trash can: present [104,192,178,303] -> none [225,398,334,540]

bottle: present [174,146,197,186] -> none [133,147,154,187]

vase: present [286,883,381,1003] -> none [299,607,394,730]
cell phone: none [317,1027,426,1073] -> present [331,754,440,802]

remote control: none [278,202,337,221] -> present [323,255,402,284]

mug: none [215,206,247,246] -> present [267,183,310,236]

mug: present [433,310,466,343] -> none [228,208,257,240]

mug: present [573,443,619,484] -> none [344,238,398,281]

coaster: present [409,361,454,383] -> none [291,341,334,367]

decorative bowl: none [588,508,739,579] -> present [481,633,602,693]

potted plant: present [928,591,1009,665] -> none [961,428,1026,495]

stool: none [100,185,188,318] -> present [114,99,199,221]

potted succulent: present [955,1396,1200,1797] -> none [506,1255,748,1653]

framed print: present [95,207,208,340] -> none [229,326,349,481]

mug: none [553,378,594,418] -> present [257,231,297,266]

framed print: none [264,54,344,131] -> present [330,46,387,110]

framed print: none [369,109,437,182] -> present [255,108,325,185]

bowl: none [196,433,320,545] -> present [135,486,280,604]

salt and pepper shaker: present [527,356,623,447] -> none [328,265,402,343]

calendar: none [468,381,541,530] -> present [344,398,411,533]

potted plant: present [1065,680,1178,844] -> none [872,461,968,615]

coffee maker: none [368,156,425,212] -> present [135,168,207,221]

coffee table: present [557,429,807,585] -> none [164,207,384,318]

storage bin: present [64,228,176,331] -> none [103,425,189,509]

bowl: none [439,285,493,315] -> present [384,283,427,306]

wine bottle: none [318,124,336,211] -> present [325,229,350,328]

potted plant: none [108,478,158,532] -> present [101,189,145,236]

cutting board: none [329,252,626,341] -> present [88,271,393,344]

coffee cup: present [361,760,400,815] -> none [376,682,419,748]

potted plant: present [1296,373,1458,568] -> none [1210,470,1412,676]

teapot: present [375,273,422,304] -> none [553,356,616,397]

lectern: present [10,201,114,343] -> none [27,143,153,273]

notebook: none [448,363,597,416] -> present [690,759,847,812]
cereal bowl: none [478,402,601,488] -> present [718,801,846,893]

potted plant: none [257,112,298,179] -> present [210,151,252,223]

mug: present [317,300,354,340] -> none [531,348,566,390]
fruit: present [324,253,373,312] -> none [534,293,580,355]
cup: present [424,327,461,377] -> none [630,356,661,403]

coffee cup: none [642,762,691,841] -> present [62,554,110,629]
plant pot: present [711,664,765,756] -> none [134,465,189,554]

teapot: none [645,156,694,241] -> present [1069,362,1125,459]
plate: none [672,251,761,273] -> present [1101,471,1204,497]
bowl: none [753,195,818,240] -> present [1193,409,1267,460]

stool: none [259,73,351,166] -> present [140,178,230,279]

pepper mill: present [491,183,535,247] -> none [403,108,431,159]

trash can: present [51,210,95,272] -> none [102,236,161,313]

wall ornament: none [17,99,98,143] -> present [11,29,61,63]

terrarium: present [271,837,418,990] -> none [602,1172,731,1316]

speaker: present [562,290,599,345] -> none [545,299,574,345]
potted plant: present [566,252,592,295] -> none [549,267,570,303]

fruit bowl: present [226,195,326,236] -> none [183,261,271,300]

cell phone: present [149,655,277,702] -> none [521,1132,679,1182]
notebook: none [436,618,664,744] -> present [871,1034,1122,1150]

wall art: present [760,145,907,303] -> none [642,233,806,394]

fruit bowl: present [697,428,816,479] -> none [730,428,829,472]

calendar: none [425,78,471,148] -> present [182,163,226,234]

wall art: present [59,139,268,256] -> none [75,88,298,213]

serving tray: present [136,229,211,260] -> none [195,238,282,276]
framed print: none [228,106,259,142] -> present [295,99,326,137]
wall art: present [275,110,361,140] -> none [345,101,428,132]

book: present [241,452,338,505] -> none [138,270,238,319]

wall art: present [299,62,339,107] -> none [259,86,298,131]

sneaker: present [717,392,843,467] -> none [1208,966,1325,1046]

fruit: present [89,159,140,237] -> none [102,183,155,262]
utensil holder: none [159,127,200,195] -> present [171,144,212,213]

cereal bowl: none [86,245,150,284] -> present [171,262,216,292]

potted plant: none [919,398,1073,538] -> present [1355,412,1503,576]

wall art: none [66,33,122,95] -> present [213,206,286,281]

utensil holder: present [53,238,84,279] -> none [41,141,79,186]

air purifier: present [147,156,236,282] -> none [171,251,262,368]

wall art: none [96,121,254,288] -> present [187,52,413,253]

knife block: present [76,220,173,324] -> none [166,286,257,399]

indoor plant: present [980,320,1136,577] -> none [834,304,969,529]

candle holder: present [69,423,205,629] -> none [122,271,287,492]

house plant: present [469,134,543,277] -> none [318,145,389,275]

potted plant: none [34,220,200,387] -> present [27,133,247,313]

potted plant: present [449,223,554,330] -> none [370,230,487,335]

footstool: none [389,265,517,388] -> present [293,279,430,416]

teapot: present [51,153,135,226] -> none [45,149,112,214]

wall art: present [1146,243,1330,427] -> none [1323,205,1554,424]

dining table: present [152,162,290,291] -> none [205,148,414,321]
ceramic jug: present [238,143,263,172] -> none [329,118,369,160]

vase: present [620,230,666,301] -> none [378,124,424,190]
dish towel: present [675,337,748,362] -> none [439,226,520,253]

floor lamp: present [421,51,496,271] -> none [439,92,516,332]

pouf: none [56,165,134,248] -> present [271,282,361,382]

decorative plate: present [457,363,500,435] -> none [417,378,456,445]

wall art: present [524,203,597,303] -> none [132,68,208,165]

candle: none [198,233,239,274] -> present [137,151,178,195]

__Task instructions__: Everything in the data above should be set down again precisely.

__Task response__:
trash can: present [104,192,178,303] -> none [225,398,334,540]

bottle: present [174,146,197,186] -> none [133,147,154,187]

vase: present [286,883,381,1003] -> none [299,607,394,730]
cell phone: none [317,1027,426,1073] -> present [331,754,440,802]

remote control: none [278,202,337,221] -> present [323,255,402,284]

mug: none [215,206,247,246] -> present [267,183,310,236]

mug: present [433,310,466,343] -> none [228,208,257,240]

mug: present [573,443,619,484] -> none [344,238,398,281]

coaster: present [409,361,454,383] -> none [291,341,334,367]

decorative bowl: none [588,508,739,579] -> present [481,633,602,693]

potted plant: present [928,591,1009,665] -> none [961,428,1026,495]

stool: none [100,185,188,318] -> present [114,99,199,221]

potted succulent: present [955,1396,1200,1797] -> none [506,1255,748,1653]

framed print: present [95,207,208,340] -> none [229,326,349,481]

mug: none [553,378,594,418] -> present [257,231,297,266]

framed print: none [264,54,344,131] -> present [330,46,387,110]

framed print: none [369,109,437,182] -> present [255,108,325,185]

bowl: none [196,433,320,545] -> present [135,486,280,604]

salt and pepper shaker: present [527,356,623,447] -> none [328,265,402,343]

calendar: none [468,381,541,530] -> present [344,398,411,533]

potted plant: present [1065,680,1178,844] -> none [872,461,968,615]

coffee maker: none [368,156,425,212] -> present [135,168,207,221]

coffee table: present [557,429,807,585] -> none [164,207,384,318]

storage bin: present [64,228,176,331] -> none [103,425,189,509]

bowl: none [439,285,493,315] -> present [384,283,427,306]

wine bottle: none [318,124,336,211] -> present [325,229,350,328]

potted plant: none [108,478,158,532] -> present [101,189,145,236]

cutting board: none [329,252,626,341] -> present [88,271,393,344]

coffee cup: present [361,760,400,815] -> none [376,682,419,748]

potted plant: present [1296,373,1458,568] -> none [1210,470,1412,676]

teapot: present [375,273,422,304] -> none [553,356,616,397]

lectern: present [10,201,114,343] -> none [27,143,153,273]

notebook: none [448,363,597,416] -> present [690,759,847,812]
cereal bowl: none [478,402,601,488] -> present [718,801,846,893]

potted plant: none [257,112,298,179] -> present [210,151,252,223]

mug: present [317,300,354,340] -> none [531,348,566,390]
fruit: present [324,253,373,312] -> none [534,293,580,355]
cup: present [424,327,461,377] -> none [630,356,661,403]

coffee cup: none [642,762,691,841] -> present [62,554,110,629]
plant pot: present [711,664,765,756] -> none [134,465,189,554]

teapot: none [645,156,694,241] -> present [1069,362,1125,459]
plate: none [672,251,761,273] -> present [1101,471,1204,497]
bowl: none [753,195,818,240] -> present [1193,409,1267,460]

stool: none [259,73,351,166] -> present [140,178,230,279]

pepper mill: present [491,183,535,247] -> none [403,108,431,159]

trash can: present [51,210,95,272] -> none [102,236,161,313]

wall ornament: none [17,99,98,143] -> present [11,29,61,63]

terrarium: present [271,837,418,990] -> none [602,1172,731,1316]

speaker: present [562,290,599,345] -> none [545,299,574,345]
potted plant: present [566,252,592,295] -> none [549,267,570,303]

fruit bowl: present [226,195,326,236] -> none [183,261,271,300]

cell phone: present [149,655,277,702] -> none [521,1132,679,1182]
notebook: none [436,618,664,744] -> present [871,1034,1122,1150]

wall art: present [760,145,907,303] -> none [642,233,806,394]

fruit bowl: present [697,428,816,479] -> none [730,428,829,472]

calendar: none [425,78,471,148] -> present [182,163,226,234]

wall art: present [59,139,268,256] -> none [75,88,298,213]

serving tray: present [136,229,211,260] -> none [195,238,282,276]
framed print: none [228,106,259,142] -> present [295,99,326,137]
wall art: present [275,110,361,140] -> none [345,101,428,132]

book: present [241,452,338,505] -> none [138,270,238,319]

wall art: present [299,62,339,107] -> none [259,86,298,131]

sneaker: present [717,392,843,467] -> none [1208,966,1325,1046]

fruit: present [89,159,140,237] -> none [102,183,155,262]
utensil holder: none [159,127,200,195] -> present [171,144,212,213]

cereal bowl: none [86,245,150,284] -> present [171,262,216,292]

potted plant: none [919,398,1073,538] -> present [1355,412,1503,576]

wall art: none [66,33,122,95] -> present [213,206,286,281]

utensil holder: present [53,238,84,279] -> none [41,141,79,186]

air purifier: present [147,156,236,282] -> none [171,251,262,368]

wall art: none [96,121,254,288] -> present [187,52,413,253]

knife block: present [76,220,173,324] -> none [166,286,257,399]

indoor plant: present [980,320,1136,577] -> none [834,304,969,529]

candle holder: present [69,423,205,629] -> none [122,271,287,492]

house plant: present [469,134,543,277] -> none [318,145,389,275]

potted plant: none [34,220,200,387] -> present [27,133,247,313]

potted plant: present [449,223,554,330] -> none [370,230,487,335]

footstool: none [389,265,517,388] -> present [293,279,430,416]

teapot: present [51,153,135,226] -> none [45,149,112,214]

wall art: present [1146,243,1330,427] -> none [1323,205,1554,424]

dining table: present [152,162,290,291] -> none [205,148,414,321]
ceramic jug: present [238,143,263,172] -> none [329,118,369,160]

vase: present [620,230,666,301] -> none [378,124,424,190]
dish towel: present [675,337,748,362] -> none [439,226,520,253]

floor lamp: present [421,51,496,271] -> none [439,92,516,332]

pouf: none [56,165,134,248] -> present [271,282,361,382]

decorative plate: present [457,363,500,435] -> none [417,378,456,445]

wall art: present [524,203,597,303] -> none [132,68,208,165]

candle: none [198,233,239,274] -> present [137,151,178,195]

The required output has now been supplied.